Thai Jarearn Express

   I am, if nothing else, a man of simple pleasures.  Witness the spicy bowl of udon noodle soup (on the menu, it comes off as spicy "uduong" soup) at Thai Jarearn Express on College Street in Lewiston on a cold sunny day in January. The chunks of chicken are tough.  The carrot slices and few bits of broccoli are irrelevant.  But the noodles are pleasingly al dente, not overcooked and mushy.  And the hot, spicy red broth -- well, that's what it's all about.  
For the first few bites, it is overwhelmingly spicy.  But I forge ahead and it starts to taste better, maybe I'm numbing to it a bit.  And then, maybe a third of the way into it, I pass some sort of barrier, like a runner whose muscles start releasing the right chemicals, and the flavors become blissful.  The heat is there, but now sitting lightly atop some deeper range of flavor.  The undertones seem, to my untrained palate, to taste of peanuts.   I slurp away on the broth, plucking out the noodles with my chopsticks, warming from the inside out, feeling the lightest sweat break out on the top of my head.  I can't get enough of it.  Happy and warm, smiling like a child with a new toy.  
Megan laughs and takes my picture.  
I'll be back.

Sunday, January 8, 2012

More good.

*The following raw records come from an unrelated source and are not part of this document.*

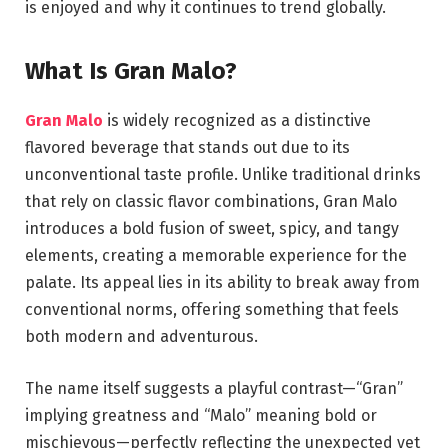
is enjoyed and why it continues to trend globally.
What Is Gran Malo?
Gran Malo
is widely recognized as a distinctive
flavored beverage that stands out due to its
unconventional taste profile. Unlike traditional drinks
that rely on classic flavor combinations, Gran Malo
introduces a bold fusion of sweet, spicy, and tangy
elements, creating a memorable experience for the
palate. Its appeal lies in its ability to break away from
conventional norms, offering something that feels
both modern and adventurous.
The name itself suggests a playful contrast—“Gran”
implying greatness and “Malo” meaning bold or
mischievous—perfectly reflecting the unexpected yet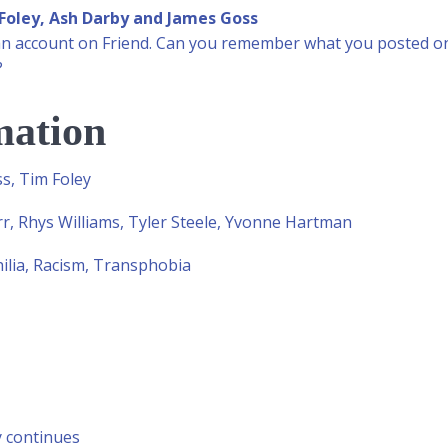
Foley, Ash Darby and James Goss
ot an account on Friend. Can you remember what you posted on 
?
mation
s, Tim Foley
r, Rhys Williams, Tyler Steele, Yvonne Hartman
lia, Racism, Transphobia
y continues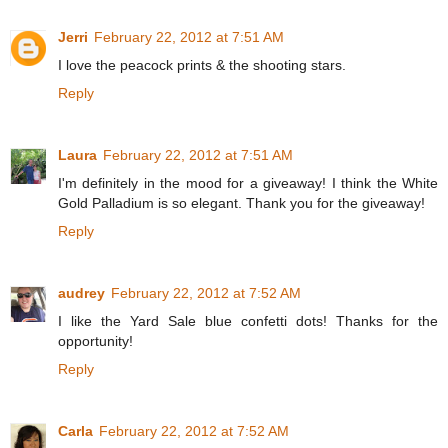
Jerri
February 22, 2012 at 7:51 AM
I love the peacock prints & the shooting stars.
Reply
Laura
February 22, 2012 at 7:51 AM
I'm definitely in the mood for a giveaway! I think the White
Gold Palladium is so elegant. Thank you for the giveaway!
Reply
audrey
February 22, 2012 at 7:52 AM
I like the Yard Sale blue confetti dots! Thanks for the
opportunity!
Reply
Carla
February 22, 2012 at 7:52 AM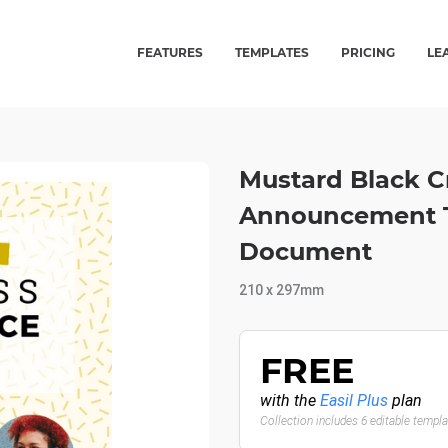
FEATURES
TEMPLATES
PRICING
LE
Mustard Black C
Announcement Te
Document
210 x 297mm
FREE
with the
Easil Plus
plan
Collection includes 6 editable templ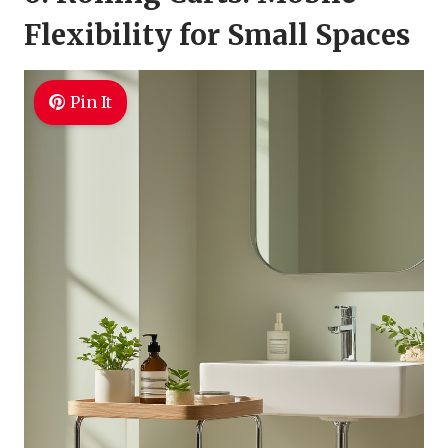
Flexibility for Small Spaces
Pin It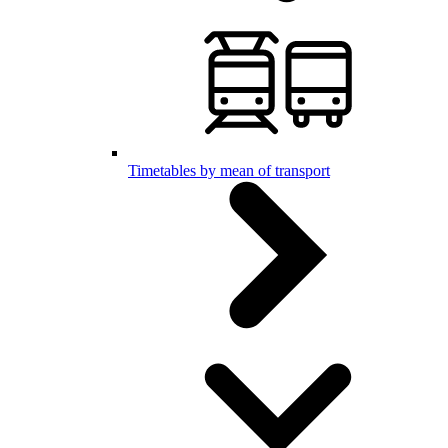
Timetables by mean of transport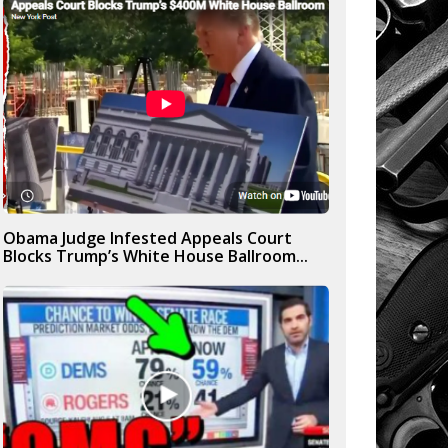
Obama Judge Infested Appeals Court
Blocks Trump’s White House Ballroom...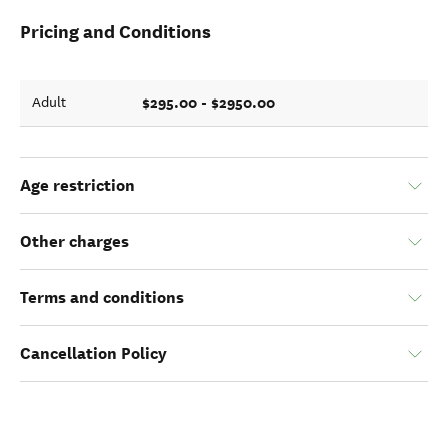
Pricing and Conditions
$295.00 - $2950.00
Adult
Age restriction
Other charges
Terms and conditions
Cancellation Policy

Less pretty.


   One way to take better pictures is to stop trying to take pretty ones.  Stop looking for the aesthetic shot, and start looking for the one that tells a story.  Or the one that just captures the moment.  Like this one, taken with my first Canon Powershot, right after Megan's high school gymnastics team won the divisional meet at Needham.  As a matter of technique and equipment, it's awful.  But it's a favorite of mine.  It captures a bit of the emotion, the delirium, that exploded when the meet results were announced, with teammates and family mobbing each other, seeking each other out, some in tears.  That the team logo on the sweatshirt at left came out so well is a bonus.  It's this sort of thing, not the athlete in action that I'm always trying to capture, that makes a good sport pic.  

Trophy


   A Sunday afternoon in January.  You take your daughter to volleyball, shop for groceries, read a good chunk of the Sunday Times instead of watching sports on TV, roast several pans of vegetables for the week, and decide, at about 3 pm, that while none of this may get you in the Husband Hall of Fame, a small trophy just might be in order.   

Tuesday, January 3, 2012

Magic cold

   It's cold here, finally -- low 20s, with a wind chill around 5 degrees.  But not amazing cold, stunning cold, like it seemed to get every winter when I was a boy in Vermont.  Like 20 below.  That's when you learn it's all about the wind.  There would be days when it was well below zero, but still, and when the mailman had come and put whatever was in the box across the street, you could run over without your coat on and grab the mail and run back and feel the deeply cold, dry air, but not be hurt by it at all.  It was like running your finger back and forth through a candle flame and not getting burned.  Like a little bit of magic that you did.